** Opening DATASET block **

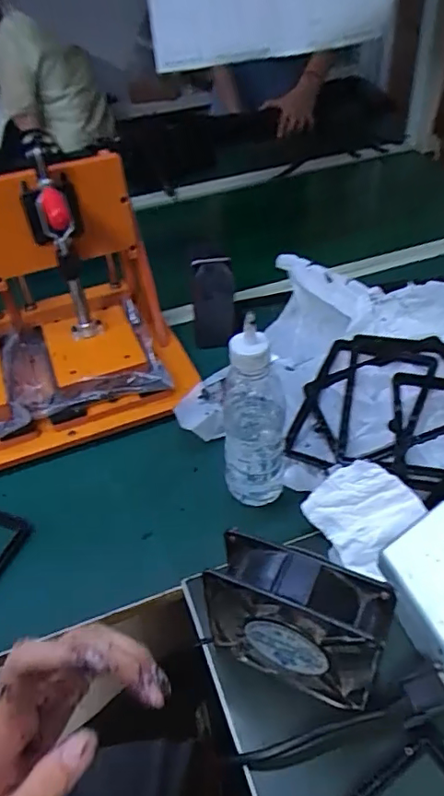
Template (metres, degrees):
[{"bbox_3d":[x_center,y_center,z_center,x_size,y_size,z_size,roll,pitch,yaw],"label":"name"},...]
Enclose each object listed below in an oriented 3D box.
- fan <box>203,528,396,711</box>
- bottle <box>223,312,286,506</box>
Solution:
[{"bbox_3d":[0.050,0.157,0.386,0.124,0.117,0.041,16,46,22],"label":"fan"},{"bbox_3d":[0.025,0.012,0.513,0.066,0.187,0.061,0,42,5],"label":"bottle"}]

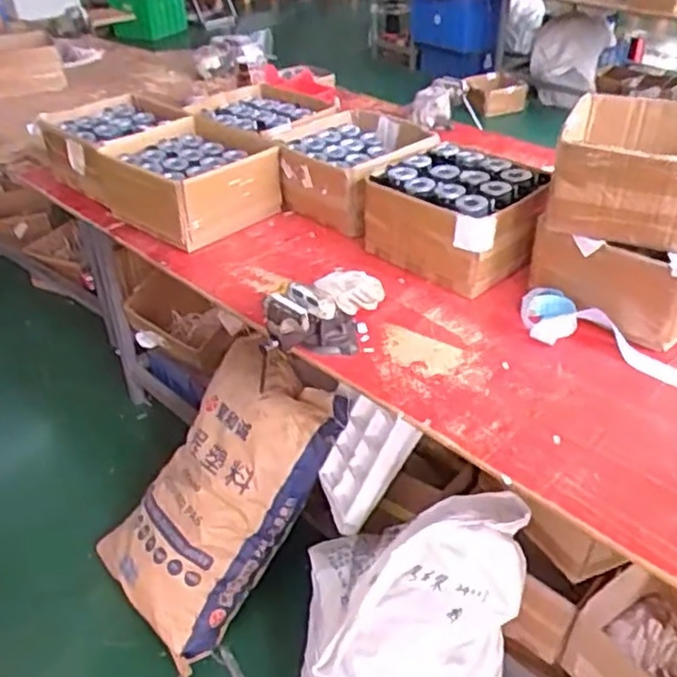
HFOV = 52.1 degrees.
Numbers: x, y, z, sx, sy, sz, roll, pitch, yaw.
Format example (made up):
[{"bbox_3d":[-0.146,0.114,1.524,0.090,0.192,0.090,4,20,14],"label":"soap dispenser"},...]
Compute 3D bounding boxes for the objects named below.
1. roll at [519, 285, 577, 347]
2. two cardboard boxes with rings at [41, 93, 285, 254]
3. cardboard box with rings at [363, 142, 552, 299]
[{"bbox_3d":[0.405,-0.046,1.329,0.106,0.047,0.123,6,37,11],"label":"roll"},{"bbox_3d":[-0.491,-0.455,1.820,0.666,0.189,0.344,25,44,32],"label":"two cardboard boxes with rings"},{"bbox_3d":[0.271,-0.269,1.549,0.286,0.192,0.352,-31,45,-34],"label":"cardboard box with rings"}]

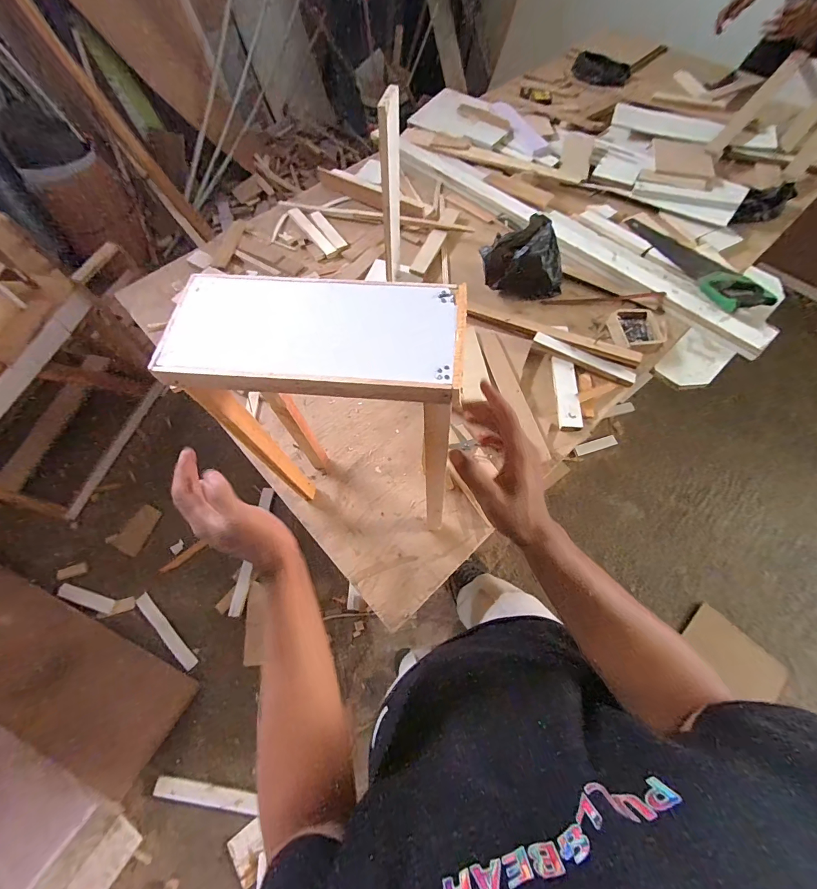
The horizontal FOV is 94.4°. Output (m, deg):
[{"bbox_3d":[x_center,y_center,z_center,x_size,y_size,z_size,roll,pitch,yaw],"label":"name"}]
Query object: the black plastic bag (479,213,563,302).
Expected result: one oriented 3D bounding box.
[{"bbox_3d":[0.306,-0.476,0.984,0.188,0.133,0.152,-21,65,-8],"label":"black plastic bag"}]

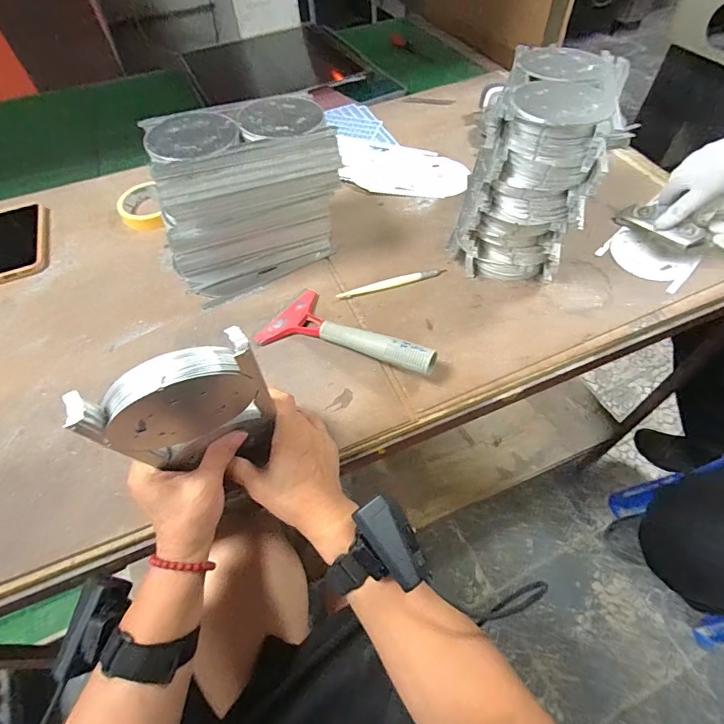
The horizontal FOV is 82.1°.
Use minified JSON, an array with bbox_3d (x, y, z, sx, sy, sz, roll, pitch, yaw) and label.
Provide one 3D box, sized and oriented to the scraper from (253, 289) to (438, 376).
[{"bbox_3d":[-0.013,-0.039,0.483,0.207,0.039,0.091,17,59,16],"label":"scraper"}]

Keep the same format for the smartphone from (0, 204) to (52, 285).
[{"bbox_3d":[-0.509,-0.178,0.616,0.087,0.017,0.164,-22,57,-10],"label":"smartphone"}]

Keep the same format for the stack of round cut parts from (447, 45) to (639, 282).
[{"bbox_3d":[0.206,-0.237,0.507,0.134,0.189,0.203,17,59,16],"label":"stack of round cut parts"}]

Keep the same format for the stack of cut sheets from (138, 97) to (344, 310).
[{"bbox_3d":[-0.143,-0.202,0.517,0.216,0.174,0.116,-23,57,-10],"label":"stack of cut sheets"}]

** Closing DATASET block **

YOUR ASSIGNMENT: The listing above must be given again exactly, minus its pictures.

ANSWER FOR THE TASK:
Template (metres, degrees):
[{"bbox_3d":[x_center,y_center,z_center,x_size,y_size,z_size,roll,pitch,yaw],"label":"name"},...]
Enclose each object listed below in an oriented 3D box.
- fan <box>203,528,396,711</box>
- bottle <box>223,312,286,506</box>
Solution:
[{"bbox_3d":[0.050,0.157,0.386,0.124,0.117,0.041,16,46,22],"label":"fan"},{"bbox_3d":[0.025,0.012,0.513,0.066,0.187,0.061,0,42,5],"label":"bottle"}]

HFOV = 52.1 degrees.
Numbers: x, y, z, sx, sy, sz, roll, pitch, yaw.
Format example (made up):
[{"bbox_3d":[-0.146,0.114,1.524,0.090,0.192,0.090,4,20,14],"label":"soap dispenser"},...]
Compute 3D bounding boxes for the objects named below.
1. roll at [519, 285, 577, 347]
2. two cardboard boxes with rings at [41, 93, 285, 254]
3. cardboard box with rings at [363, 142, 552, 299]
[{"bbox_3d":[0.405,-0.046,1.329,0.106,0.047,0.123,6,37,11],"label":"roll"},{"bbox_3d":[-0.491,-0.455,1.820,0.666,0.189,0.344,25,44,32],"label":"two cardboard boxes with rings"},{"bbox_3d":[0.271,-0.269,1.549,0.286,0.192,0.352,-31,45,-34],"label":"cardboard box with rings"}]

The horizontal FOV is 94.4°. Output (m, deg):
[{"bbox_3d":[x_center,y_center,z_center,x_size,y_size,z_size,roll,pitch,yaw],"label":"name"}]
Query object: the black plastic bag (479,213,563,302).
Expected result: one oriented 3D bounding box.
[{"bbox_3d":[0.306,-0.476,0.984,0.188,0.133,0.152,-21,65,-8],"label":"black plastic bag"}]

The horizontal FOV is 82.1°.
Use minified JSON, an array with bbox_3d (x, y, z, sx, sy, sz, roll, pitch, yaw) and label.
Provide one 3D box, sized and oriented to the scraper from (253, 289) to (438, 376).
[{"bbox_3d":[-0.013,-0.039,0.483,0.207,0.039,0.091,17,59,16],"label":"scraper"}]

Keep the same format for the smartphone from (0, 204) to (52, 285).
[{"bbox_3d":[-0.509,-0.178,0.616,0.087,0.017,0.164,-22,57,-10],"label":"smartphone"}]

Keep the same format for the stack of round cut parts from (447, 45) to (639, 282).
[{"bbox_3d":[0.206,-0.237,0.507,0.134,0.189,0.203,17,59,16],"label":"stack of round cut parts"}]

Keep the same format for the stack of cut sheets from (138, 97) to (344, 310).
[{"bbox_3d":[-0.143,-0.202,0.517,0.216,0.174,0.116,-23,57,-10],"label":"stack of cut sheets"}]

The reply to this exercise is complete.